There was also grass court silverware for Marin Cilic (Stuttgart), Ons Jabeur (Birmingham) and Liudmila Samsonova (Berlin). 

Can they transfer their form for a deep run at The All England Club?

Serena still seeking No.24

Three months shy of her 40th birthday Serena Williams continues to strive for history, in particular seeking a record-equalling 24th major. 

The search is getting harder and harder, not that this is deterring Williams.

“I’ve had a big X on my back since I won the US Open in 1999,” stated Serena, knowing the gravitas of the task ahead to clinch a first Grand Slam since 2017.

The No.6 seed can never be counted out in London, triumphing seven times and reaching the final in 2018 and 2019. Serena with momentum, after early round wins, means trouble for the remaining competitors. 

Ladies’ popcorn first rounds

Barty (1) vs Suarez Navarro 

Andreescu (5) vs Cornet 

S. Williams (6) vs Sasnovich 

Swiatek (7) vs Hsieh 

Kvitova (10) vs Stephens 

Buzarnescu vs V.Williams 

20-20-20 vision?

Two-time defending champion Novak Djokovic is recharged after soaking up some rays in Mallorca, playing doubles with long-time friend Carlos Gomez-Herrera.

Rafael Nadal is absent, Roger Federer has question marks over his match-sharpness, so the world No.1 is the hot favourite to land a sixth Wimbledon. 

“I did not allow myself to enjoy that victory too much because four days later, after I won the title, I was on the grass courts training,” stated the Serbian, referring to his recent Roland-Garros triumph. 

Should Djokovic dismiss the field once again, he’ll join Nadal and Federer on 20 Grand Slams top of the all-time men’s standings. 

The stakes are huge – remember a Calendar Golden Slam remains a possibility! 

Barty daring to dream big

Unfortunately, Naomi Osaka didn’t make the trip and 2019 champion Simona Halep has been ruled out with a persistent calf complaint. So world No.1 Ash Barty is the leading light at The All England Club.

The 2019 Roland-Garros champion has recovered from a left hip injury which curtailed her campaign in Paris and is now eager to progress past her best Wimbledon showing of a fourth round two years ago.

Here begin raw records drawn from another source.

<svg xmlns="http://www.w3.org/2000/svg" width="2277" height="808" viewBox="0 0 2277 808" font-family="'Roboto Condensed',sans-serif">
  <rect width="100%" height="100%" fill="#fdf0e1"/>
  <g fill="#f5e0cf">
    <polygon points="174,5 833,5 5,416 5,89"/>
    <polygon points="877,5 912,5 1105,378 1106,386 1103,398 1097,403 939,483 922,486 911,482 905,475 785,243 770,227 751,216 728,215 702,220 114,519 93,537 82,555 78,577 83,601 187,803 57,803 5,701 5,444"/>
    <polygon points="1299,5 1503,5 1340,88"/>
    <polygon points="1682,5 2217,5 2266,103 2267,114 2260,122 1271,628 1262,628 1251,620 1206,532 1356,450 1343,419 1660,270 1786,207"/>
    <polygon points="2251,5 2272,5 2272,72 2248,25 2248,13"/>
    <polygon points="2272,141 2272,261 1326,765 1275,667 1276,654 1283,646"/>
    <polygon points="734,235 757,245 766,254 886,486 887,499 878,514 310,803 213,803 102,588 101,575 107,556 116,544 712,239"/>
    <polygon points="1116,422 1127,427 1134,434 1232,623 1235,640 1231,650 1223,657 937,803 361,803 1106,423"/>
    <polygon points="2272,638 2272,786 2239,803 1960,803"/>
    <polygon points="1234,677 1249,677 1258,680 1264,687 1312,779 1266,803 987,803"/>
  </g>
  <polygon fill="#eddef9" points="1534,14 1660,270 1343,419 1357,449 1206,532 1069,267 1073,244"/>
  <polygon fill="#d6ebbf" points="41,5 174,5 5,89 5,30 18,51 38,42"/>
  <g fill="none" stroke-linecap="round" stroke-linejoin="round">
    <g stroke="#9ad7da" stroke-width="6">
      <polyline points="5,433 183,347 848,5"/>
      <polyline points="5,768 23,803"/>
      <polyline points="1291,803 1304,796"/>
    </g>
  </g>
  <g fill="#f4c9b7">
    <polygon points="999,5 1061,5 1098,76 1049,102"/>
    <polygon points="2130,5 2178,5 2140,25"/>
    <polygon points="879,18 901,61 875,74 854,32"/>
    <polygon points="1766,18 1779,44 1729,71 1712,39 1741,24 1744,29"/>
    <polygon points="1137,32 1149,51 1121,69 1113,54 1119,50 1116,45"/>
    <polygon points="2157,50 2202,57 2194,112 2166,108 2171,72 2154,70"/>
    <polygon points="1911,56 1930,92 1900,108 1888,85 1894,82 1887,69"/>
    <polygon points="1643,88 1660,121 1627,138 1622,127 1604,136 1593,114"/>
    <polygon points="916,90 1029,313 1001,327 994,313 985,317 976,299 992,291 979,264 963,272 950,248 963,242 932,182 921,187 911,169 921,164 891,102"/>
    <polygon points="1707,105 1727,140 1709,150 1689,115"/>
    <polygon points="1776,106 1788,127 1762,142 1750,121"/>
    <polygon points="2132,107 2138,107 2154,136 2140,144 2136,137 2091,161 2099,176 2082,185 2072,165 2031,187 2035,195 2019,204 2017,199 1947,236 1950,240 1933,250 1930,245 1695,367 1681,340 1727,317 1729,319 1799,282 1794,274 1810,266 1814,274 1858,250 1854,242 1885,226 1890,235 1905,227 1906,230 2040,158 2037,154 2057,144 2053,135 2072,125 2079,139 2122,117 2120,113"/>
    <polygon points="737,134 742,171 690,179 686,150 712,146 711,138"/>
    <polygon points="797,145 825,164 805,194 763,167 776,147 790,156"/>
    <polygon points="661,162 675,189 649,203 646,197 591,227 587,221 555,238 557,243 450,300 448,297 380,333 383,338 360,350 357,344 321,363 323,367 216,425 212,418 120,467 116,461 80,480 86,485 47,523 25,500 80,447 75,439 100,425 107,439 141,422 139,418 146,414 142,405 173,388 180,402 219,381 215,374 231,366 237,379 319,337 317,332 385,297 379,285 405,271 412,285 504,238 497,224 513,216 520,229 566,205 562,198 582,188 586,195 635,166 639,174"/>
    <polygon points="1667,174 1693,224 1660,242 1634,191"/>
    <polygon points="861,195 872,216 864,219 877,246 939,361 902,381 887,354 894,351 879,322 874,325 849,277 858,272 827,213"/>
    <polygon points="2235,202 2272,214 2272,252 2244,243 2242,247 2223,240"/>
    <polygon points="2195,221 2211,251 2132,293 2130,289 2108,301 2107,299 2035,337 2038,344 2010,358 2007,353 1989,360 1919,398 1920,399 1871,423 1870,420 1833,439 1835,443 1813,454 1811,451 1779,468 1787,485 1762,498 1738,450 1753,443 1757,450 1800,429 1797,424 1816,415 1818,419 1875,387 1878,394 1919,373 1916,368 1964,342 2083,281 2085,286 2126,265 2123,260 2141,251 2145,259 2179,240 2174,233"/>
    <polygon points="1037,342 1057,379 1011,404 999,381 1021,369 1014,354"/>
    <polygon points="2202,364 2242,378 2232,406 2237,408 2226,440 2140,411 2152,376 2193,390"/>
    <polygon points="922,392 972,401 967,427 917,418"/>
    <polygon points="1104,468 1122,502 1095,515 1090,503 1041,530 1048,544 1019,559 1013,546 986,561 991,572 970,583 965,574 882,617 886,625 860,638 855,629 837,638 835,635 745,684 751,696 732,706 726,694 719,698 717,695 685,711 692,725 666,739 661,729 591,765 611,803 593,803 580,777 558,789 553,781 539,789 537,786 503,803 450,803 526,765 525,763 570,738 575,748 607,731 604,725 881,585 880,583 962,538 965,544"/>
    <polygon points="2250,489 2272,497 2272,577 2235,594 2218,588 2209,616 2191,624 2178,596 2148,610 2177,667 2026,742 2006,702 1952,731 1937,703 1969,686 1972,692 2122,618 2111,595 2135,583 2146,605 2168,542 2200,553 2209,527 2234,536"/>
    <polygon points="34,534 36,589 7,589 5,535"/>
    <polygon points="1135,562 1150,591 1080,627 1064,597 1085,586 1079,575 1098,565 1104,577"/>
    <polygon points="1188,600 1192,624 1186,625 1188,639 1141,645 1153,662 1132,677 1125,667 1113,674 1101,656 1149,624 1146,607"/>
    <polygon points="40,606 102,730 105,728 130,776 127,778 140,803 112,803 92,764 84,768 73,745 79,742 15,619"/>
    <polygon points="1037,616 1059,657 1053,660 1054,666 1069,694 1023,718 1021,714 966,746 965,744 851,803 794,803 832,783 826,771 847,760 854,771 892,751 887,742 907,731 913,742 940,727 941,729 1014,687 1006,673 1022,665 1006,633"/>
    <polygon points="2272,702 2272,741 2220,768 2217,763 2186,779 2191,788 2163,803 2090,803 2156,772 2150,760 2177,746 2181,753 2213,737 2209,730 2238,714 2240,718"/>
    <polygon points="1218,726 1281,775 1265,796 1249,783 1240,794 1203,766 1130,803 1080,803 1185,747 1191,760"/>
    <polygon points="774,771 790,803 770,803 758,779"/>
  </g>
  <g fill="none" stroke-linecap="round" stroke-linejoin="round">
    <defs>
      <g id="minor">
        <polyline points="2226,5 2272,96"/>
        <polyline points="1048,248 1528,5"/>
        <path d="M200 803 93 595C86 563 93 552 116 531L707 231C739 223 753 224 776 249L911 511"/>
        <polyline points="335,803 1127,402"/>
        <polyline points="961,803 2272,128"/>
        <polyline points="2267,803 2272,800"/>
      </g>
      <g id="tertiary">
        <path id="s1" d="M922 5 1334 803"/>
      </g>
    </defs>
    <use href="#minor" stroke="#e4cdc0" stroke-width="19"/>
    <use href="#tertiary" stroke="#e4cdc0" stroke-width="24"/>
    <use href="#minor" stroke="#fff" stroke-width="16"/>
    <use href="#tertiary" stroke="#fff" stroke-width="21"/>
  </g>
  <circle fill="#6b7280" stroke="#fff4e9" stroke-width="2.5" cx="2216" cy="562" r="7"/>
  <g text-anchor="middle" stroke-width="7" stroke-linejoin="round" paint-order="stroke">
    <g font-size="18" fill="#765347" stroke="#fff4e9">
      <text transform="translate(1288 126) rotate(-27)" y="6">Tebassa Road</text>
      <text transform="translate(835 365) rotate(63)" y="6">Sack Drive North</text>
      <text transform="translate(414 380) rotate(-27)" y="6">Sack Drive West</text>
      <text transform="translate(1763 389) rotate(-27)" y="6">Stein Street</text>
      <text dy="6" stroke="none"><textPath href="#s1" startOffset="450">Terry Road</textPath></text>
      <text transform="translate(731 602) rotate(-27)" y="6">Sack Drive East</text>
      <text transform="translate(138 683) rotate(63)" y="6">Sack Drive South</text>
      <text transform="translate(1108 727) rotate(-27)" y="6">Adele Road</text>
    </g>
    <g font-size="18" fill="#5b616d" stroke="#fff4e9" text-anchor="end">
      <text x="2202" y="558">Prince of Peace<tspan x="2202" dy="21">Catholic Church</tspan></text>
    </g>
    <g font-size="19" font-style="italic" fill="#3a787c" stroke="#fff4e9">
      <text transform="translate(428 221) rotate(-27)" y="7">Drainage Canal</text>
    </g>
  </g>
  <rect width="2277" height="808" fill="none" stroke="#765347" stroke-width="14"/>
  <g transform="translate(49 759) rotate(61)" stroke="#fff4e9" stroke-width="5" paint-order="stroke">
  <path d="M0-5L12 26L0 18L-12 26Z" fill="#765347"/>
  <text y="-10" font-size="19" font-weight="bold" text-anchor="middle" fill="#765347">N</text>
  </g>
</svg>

"You can dare to dream,” insisted the top seed, who opens against the incredible comeback story of Carla Suarez Navarro. “That's been a lot of my learnings over the last 2 years as a person, putting my dreams out into the universe and chasing them.”

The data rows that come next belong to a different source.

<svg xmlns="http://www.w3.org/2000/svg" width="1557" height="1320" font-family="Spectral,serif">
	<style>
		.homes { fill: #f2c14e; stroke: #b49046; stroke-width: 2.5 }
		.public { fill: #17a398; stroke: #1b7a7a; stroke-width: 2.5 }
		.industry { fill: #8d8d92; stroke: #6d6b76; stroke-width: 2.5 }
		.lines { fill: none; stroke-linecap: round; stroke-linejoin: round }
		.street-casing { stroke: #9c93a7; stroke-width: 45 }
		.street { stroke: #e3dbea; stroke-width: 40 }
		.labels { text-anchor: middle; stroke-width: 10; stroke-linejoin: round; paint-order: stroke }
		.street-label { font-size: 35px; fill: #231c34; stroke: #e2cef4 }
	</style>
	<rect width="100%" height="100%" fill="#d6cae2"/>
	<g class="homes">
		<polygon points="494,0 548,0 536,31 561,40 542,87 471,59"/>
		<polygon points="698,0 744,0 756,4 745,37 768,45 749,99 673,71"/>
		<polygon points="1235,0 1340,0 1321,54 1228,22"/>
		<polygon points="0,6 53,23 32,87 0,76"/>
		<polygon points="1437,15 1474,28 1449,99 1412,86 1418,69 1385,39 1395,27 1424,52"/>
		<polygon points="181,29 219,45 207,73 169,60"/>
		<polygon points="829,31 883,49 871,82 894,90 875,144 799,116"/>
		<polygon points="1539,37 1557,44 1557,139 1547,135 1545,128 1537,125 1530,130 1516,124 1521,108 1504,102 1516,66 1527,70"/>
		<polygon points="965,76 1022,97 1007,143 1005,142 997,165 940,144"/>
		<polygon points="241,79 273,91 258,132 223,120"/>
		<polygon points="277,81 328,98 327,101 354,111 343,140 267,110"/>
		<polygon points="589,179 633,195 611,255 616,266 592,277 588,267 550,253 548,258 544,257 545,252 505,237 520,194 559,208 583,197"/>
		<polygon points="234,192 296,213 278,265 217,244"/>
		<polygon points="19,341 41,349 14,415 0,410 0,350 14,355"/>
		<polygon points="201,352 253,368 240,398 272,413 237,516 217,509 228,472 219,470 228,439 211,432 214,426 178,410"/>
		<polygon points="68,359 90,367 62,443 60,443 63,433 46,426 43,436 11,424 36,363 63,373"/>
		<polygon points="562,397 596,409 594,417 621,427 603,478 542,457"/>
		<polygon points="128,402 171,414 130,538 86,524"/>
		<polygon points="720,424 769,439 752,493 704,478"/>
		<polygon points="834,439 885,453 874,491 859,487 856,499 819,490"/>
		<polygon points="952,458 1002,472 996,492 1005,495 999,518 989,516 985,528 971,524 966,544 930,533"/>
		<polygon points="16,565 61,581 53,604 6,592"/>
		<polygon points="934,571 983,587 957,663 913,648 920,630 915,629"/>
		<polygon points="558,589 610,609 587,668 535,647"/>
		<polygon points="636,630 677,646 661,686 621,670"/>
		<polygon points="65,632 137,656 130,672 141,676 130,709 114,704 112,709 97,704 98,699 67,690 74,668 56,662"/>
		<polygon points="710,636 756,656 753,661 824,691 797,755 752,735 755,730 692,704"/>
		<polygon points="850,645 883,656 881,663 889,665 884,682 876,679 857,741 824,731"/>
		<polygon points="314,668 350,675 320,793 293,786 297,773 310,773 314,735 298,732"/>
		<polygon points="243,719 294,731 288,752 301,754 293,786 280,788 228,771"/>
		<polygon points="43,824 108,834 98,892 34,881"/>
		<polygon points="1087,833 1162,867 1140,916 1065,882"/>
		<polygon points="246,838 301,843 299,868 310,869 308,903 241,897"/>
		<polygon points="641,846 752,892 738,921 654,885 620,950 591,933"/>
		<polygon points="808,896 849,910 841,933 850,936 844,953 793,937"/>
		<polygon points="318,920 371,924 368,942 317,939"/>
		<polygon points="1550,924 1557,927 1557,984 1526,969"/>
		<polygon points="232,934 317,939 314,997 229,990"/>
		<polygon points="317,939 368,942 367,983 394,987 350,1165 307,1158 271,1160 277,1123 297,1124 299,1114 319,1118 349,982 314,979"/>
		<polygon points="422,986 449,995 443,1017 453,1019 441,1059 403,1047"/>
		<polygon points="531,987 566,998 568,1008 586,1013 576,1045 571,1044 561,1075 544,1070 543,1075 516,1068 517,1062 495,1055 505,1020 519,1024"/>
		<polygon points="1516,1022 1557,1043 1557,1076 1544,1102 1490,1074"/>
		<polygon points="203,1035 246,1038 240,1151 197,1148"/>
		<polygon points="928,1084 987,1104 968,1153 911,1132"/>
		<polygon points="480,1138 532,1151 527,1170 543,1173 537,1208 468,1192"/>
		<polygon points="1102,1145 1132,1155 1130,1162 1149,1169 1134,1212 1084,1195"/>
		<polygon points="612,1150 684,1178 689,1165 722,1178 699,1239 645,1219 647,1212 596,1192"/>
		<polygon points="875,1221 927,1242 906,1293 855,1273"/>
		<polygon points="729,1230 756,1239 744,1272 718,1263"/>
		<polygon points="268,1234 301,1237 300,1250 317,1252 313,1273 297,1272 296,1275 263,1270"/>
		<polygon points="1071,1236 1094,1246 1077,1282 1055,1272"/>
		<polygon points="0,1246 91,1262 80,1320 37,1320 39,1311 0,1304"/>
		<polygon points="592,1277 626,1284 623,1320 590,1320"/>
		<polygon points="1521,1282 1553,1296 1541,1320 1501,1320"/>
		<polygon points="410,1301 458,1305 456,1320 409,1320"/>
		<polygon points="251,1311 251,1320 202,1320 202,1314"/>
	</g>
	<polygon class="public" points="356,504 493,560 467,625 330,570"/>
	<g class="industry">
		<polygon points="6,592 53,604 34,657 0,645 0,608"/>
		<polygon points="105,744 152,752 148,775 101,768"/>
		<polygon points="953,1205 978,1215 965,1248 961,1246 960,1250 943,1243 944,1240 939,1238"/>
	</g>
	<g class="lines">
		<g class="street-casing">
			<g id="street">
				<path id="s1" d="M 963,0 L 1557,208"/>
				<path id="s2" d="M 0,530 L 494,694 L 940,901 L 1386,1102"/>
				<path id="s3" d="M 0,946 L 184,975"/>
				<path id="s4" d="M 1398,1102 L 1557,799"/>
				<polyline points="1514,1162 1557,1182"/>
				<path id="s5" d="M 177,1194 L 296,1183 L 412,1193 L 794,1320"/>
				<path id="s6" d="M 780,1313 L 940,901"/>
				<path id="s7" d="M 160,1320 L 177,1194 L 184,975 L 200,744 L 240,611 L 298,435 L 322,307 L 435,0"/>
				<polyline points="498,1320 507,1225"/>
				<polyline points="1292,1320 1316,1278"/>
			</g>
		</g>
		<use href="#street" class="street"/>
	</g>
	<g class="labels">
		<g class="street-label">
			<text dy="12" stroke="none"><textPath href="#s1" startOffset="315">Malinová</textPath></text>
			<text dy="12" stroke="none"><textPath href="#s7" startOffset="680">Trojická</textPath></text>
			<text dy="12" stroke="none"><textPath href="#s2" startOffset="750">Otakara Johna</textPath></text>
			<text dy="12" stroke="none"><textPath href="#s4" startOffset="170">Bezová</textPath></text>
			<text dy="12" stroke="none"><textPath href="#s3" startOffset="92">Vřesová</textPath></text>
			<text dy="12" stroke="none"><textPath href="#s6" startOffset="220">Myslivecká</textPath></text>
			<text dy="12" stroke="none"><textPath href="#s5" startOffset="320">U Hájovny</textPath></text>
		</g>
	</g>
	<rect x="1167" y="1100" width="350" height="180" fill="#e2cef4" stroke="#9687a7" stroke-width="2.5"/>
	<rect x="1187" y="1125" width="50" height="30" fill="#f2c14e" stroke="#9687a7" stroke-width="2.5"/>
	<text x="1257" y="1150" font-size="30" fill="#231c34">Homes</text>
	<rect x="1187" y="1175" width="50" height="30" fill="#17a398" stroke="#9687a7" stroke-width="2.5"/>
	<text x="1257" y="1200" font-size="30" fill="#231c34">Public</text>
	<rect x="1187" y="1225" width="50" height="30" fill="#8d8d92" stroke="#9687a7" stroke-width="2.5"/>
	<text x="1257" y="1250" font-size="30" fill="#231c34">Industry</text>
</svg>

No.2 seed Aryna Sabalenka and No.3 seed Elina Svitolina are pushing for their Grand Slam breakthrough, whilst recent Roland-Garros ruler Barbora Krejcikova’s chances could come down to dealing with the increased spotlight and scrutiny. 

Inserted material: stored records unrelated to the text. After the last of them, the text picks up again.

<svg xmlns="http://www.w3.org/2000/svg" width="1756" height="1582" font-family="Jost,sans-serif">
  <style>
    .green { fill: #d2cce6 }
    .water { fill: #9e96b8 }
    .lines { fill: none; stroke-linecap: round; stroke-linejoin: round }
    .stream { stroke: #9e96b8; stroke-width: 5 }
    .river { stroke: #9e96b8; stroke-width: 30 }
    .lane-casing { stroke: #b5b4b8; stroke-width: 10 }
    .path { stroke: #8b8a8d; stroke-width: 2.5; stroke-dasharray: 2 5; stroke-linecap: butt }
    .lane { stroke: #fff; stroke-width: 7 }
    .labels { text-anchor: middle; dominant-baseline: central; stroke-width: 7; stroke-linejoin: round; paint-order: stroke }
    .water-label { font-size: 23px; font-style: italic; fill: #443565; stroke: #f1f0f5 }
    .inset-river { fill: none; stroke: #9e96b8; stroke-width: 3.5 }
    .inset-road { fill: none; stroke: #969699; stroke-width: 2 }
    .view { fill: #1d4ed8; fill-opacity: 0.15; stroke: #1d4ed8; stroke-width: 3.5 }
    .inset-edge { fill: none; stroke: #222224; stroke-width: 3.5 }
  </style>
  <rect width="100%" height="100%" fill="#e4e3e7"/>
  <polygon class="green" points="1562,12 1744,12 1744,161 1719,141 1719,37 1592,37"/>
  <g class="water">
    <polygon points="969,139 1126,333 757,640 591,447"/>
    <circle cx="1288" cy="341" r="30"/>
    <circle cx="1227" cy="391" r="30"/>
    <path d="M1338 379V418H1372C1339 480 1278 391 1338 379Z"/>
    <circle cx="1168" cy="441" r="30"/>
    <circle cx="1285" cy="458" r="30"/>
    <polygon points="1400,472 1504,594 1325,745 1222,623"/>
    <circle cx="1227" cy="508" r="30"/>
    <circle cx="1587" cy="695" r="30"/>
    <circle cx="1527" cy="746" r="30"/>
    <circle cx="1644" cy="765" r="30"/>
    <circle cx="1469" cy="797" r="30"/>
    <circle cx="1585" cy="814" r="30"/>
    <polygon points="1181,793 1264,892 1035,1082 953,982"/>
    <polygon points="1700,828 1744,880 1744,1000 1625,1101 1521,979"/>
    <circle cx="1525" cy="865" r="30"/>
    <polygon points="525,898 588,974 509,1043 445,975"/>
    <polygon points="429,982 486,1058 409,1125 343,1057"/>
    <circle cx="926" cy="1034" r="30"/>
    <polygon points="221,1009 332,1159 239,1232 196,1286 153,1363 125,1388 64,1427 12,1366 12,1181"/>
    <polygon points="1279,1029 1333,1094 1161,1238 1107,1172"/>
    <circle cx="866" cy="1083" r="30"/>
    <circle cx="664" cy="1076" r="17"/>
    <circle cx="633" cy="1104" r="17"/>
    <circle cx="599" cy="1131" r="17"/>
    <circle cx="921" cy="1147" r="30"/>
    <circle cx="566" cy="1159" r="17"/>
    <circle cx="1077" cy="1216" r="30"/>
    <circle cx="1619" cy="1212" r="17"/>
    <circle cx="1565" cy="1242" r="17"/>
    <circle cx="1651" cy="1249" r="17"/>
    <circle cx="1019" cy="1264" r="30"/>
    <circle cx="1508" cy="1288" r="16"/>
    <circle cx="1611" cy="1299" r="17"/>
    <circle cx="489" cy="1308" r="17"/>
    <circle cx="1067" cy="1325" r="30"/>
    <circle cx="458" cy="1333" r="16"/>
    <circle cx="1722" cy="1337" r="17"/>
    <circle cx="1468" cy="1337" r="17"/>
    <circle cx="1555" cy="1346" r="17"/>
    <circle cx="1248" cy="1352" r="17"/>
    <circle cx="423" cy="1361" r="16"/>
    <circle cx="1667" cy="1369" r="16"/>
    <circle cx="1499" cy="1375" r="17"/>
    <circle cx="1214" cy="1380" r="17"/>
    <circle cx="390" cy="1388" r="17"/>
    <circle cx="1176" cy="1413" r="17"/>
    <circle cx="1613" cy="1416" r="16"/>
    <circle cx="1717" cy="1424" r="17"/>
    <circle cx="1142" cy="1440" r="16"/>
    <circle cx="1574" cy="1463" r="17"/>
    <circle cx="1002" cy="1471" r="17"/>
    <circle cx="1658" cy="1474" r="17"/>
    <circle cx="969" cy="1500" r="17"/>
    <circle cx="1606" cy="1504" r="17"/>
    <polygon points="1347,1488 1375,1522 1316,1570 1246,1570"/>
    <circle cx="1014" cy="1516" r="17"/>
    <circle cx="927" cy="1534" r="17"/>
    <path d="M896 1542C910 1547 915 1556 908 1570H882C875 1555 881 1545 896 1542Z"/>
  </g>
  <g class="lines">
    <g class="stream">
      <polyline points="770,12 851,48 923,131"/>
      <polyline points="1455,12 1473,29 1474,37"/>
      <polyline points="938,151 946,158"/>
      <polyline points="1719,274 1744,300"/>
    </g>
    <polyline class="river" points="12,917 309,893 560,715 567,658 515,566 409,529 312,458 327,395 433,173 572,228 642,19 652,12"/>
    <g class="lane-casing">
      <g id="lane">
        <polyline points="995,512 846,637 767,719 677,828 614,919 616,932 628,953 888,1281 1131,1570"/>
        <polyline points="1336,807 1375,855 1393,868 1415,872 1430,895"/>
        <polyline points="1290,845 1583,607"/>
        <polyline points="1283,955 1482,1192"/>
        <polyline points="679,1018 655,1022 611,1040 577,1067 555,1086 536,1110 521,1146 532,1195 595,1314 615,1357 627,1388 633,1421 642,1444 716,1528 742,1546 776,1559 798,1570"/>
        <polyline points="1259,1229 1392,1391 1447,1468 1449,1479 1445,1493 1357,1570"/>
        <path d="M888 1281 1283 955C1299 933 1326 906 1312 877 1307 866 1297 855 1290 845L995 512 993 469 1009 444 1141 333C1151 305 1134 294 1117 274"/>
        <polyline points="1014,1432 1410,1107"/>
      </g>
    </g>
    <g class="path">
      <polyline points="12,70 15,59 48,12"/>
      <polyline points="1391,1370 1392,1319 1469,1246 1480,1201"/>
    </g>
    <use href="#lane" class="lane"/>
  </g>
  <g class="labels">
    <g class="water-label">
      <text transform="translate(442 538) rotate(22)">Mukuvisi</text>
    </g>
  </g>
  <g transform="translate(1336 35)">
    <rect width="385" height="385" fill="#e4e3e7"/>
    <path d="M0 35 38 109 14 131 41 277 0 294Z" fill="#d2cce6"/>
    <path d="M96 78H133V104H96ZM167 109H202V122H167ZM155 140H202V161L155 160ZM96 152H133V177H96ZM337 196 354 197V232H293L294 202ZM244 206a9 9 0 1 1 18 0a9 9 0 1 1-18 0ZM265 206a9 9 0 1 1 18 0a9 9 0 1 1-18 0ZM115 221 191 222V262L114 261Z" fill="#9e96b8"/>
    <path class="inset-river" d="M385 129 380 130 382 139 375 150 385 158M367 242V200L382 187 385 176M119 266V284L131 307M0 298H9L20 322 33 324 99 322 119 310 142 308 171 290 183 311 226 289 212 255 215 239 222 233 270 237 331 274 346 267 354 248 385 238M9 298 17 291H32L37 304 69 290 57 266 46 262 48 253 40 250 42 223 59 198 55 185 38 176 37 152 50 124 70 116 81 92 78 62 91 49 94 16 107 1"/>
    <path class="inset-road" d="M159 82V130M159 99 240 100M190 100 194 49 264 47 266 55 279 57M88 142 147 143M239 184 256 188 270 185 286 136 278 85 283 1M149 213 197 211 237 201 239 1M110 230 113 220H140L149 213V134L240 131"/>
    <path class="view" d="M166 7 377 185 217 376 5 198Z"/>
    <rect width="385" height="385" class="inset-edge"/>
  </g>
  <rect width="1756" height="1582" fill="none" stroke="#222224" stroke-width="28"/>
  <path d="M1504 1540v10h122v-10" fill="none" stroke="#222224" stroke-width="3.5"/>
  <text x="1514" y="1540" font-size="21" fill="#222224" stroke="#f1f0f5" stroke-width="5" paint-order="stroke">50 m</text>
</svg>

“I cannot really put the good words together because all of this is very new and all of this is really exciting and special,” said the Czech with a chuckle. “Also, it's stressful. I didn't expect this to happen. Now I'm here.”

Men’s notable first round

Djokovic (1) vs Draper (WC) 

Tsitsipas (3) vs Tiafoe 

Federer (7) vs Mannarino 

Hurkacz (14) vs Musetti 

Dimitrov (18) vs Verdasco

Humbert (21) vs Kyrgios 

Basilashvili (24) vs Murray (WC) 

Who can dismantle Djokovic?

Away from the obvious choice, plenty of men will want to steal away the silverware.

No.2 seed Medvedev is in the same half as eight-time winner Federer, which could serve up a delicious quarter-final clash. 

Roland-Garros finalist Stefanos Tsitsipas fell at the first hurdle at SW19 in 2019, but is adamant he’s transformed since then. 

“I was a completely different person than I am now,” stated the No.3 seed. “I will probably say not as confident as I am now. I relied a lot on my confidence back then. Most certainly I didn't really have Plan B or Plan C. I just kind of had my one way of playing.”

A versatile, sky-high Tsitsipas will be a major contender for sure.